Business Case

The news is integral to Fitch’s core businesses. Analysts scour and track the news to stay informed, and to, for Fitch’s benefit, provide perspective in our ratings, research and other commentary. Despite the importance of news, Fitch does not have a tool that allows analysts to keep track of or analyze news related to the industries and/or entities that they cover.

Our tool seeks to address these problems (when fully developed). Firstly, the tool would be able to extract articles related to a particular entity or sector. Analysts conduct news searches as part of the ratings process and research, and our tool could help facilitate that step. Secondly, the sentiment analysis would provide an easier way to derive context from the news. It’s often hard to get a sense of how news has trended over long periods of time, given the vast amount of information available, therefore the tool’s visualization of the sentiment score data would help users in identifying trends. The analysis would be furthered by the tool’s comparison tool, which allows the user to compare multiple entities and/or sectors with one another.

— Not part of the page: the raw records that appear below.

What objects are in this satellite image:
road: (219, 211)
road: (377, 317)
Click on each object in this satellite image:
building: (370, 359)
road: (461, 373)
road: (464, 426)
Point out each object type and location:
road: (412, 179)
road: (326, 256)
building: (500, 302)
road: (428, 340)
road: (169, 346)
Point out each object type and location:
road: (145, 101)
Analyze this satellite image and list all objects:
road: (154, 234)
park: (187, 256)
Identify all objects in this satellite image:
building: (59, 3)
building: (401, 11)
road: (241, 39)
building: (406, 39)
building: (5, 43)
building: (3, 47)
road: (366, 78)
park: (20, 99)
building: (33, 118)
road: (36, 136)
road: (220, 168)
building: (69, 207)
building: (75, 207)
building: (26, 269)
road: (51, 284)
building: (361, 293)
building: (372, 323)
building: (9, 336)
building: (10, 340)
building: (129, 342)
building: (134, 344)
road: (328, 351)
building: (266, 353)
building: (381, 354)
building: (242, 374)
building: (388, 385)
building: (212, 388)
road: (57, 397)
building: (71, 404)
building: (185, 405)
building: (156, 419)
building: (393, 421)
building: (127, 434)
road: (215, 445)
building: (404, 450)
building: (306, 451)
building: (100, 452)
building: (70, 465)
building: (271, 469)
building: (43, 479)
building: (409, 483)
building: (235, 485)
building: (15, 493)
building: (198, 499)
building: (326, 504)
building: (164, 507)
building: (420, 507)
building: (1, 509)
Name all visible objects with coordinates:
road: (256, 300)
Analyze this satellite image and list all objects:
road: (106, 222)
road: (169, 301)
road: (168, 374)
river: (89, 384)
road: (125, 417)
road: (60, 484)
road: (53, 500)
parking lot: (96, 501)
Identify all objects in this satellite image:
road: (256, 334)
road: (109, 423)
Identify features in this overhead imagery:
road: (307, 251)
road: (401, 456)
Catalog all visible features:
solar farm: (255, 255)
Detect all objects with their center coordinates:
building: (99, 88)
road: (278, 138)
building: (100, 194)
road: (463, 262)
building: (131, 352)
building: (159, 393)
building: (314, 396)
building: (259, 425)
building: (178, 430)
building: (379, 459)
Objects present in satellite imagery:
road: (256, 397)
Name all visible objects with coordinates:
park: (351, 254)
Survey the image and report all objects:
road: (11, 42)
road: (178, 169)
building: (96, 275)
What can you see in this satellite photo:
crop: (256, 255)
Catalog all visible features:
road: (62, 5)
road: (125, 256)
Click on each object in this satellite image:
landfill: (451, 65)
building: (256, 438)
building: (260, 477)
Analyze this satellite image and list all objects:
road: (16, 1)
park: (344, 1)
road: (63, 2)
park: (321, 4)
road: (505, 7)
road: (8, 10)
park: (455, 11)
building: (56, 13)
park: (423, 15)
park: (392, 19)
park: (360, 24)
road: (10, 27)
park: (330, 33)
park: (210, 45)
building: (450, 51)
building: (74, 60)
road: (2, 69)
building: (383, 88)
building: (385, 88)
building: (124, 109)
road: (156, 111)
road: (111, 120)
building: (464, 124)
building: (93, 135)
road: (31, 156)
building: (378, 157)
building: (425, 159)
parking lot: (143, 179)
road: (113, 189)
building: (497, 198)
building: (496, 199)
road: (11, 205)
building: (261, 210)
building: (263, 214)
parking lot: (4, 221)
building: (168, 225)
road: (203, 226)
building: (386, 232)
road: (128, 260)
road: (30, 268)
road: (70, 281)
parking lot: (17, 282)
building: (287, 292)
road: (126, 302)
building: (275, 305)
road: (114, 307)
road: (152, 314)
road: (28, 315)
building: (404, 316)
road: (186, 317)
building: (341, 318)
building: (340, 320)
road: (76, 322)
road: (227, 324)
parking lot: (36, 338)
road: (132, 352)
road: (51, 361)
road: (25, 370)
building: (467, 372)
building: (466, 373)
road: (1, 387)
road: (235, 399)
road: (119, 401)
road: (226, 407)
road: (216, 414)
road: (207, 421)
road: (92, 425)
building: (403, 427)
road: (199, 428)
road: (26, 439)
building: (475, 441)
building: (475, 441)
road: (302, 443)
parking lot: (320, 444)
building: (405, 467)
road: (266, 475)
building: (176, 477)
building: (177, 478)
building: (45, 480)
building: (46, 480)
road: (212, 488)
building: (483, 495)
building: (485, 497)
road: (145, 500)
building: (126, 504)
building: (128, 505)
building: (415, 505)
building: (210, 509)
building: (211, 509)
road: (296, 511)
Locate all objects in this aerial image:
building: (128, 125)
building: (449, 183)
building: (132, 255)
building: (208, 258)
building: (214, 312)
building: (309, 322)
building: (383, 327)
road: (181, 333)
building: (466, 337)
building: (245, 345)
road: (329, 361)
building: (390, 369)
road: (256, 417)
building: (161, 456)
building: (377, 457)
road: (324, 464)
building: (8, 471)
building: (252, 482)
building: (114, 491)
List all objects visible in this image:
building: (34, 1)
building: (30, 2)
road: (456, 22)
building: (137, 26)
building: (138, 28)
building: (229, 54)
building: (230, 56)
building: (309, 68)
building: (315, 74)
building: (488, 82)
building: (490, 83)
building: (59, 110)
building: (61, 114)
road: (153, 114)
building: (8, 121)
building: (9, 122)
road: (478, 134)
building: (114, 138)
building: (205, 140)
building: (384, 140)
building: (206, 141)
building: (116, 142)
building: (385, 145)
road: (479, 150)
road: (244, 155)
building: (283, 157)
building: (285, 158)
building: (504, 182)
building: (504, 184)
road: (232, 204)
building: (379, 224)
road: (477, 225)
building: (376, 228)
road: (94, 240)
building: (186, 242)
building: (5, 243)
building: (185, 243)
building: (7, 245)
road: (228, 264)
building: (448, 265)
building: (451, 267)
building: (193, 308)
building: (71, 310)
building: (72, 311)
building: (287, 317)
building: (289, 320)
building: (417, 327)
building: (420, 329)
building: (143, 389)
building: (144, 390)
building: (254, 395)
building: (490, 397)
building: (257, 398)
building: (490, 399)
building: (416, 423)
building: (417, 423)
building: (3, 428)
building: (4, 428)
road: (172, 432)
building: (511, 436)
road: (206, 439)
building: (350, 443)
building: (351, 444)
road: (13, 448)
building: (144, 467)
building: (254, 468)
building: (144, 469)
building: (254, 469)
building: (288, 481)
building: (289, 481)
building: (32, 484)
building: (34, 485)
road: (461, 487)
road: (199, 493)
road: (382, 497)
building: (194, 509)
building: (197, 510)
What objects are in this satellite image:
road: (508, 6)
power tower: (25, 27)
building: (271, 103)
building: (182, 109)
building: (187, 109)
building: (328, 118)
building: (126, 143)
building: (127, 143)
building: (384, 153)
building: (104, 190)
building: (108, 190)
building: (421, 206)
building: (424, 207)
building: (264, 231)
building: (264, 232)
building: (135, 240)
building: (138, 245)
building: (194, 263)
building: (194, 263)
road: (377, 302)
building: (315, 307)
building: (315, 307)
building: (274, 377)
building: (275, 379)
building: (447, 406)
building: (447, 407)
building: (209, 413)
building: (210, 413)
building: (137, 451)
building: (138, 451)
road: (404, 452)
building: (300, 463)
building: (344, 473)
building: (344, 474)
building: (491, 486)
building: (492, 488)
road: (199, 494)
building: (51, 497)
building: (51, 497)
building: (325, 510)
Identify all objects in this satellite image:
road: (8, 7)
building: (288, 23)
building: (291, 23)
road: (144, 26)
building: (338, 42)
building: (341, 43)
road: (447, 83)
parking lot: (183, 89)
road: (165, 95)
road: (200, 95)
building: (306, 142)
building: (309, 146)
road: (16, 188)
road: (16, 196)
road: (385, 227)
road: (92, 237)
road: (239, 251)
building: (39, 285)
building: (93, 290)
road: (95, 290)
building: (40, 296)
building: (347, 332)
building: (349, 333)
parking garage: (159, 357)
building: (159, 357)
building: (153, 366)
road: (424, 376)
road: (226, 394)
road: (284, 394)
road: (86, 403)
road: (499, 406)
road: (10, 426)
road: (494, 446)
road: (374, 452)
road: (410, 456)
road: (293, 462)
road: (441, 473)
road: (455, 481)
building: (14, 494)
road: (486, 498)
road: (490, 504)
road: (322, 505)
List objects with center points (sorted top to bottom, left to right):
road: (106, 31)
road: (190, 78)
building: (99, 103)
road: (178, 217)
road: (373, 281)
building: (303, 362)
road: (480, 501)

Ultimately, our tool would be useful for the company as it would not only streamline processes that Fitch employees conduct day-to-day, but it would also conduct a broad analysis that many users would find valuable.

API Calls

We considered various sources and techniques to pull a set of news articles related to Sears Corporation over a set time period (January 1, 2006 to November 1, 2017).

################################# NY Times SEARCH API ####################################

#Page 1
nyTimes <- GET("http://api.nytimes.com/svc/search/v2/articlesearch.json?query=sears&fq=news_desk=Business&begin_date=20060201&end_date=20130101&page=1&api-key=66dee3f85fdc49f48c39adbb932ad0d1")

#funtion to parse json into text
json_parse <- function(req) {
  text <- content(req, as = "text", encoding = "UTF-8")
  if (identical(text, "")) warn("No output to parse.")
  fromJSON(text)
}

#parse GET response
json_nyTimes <- json_parse(nyTimes)

#capture meta data
results <- json_nyTimes$response$docs

#subset for four parameters: url, snippet, source, publication date
results <- as.data.frame(results)
results.sub <- subset(results, select = c(web_url, snippet, source, pub_date))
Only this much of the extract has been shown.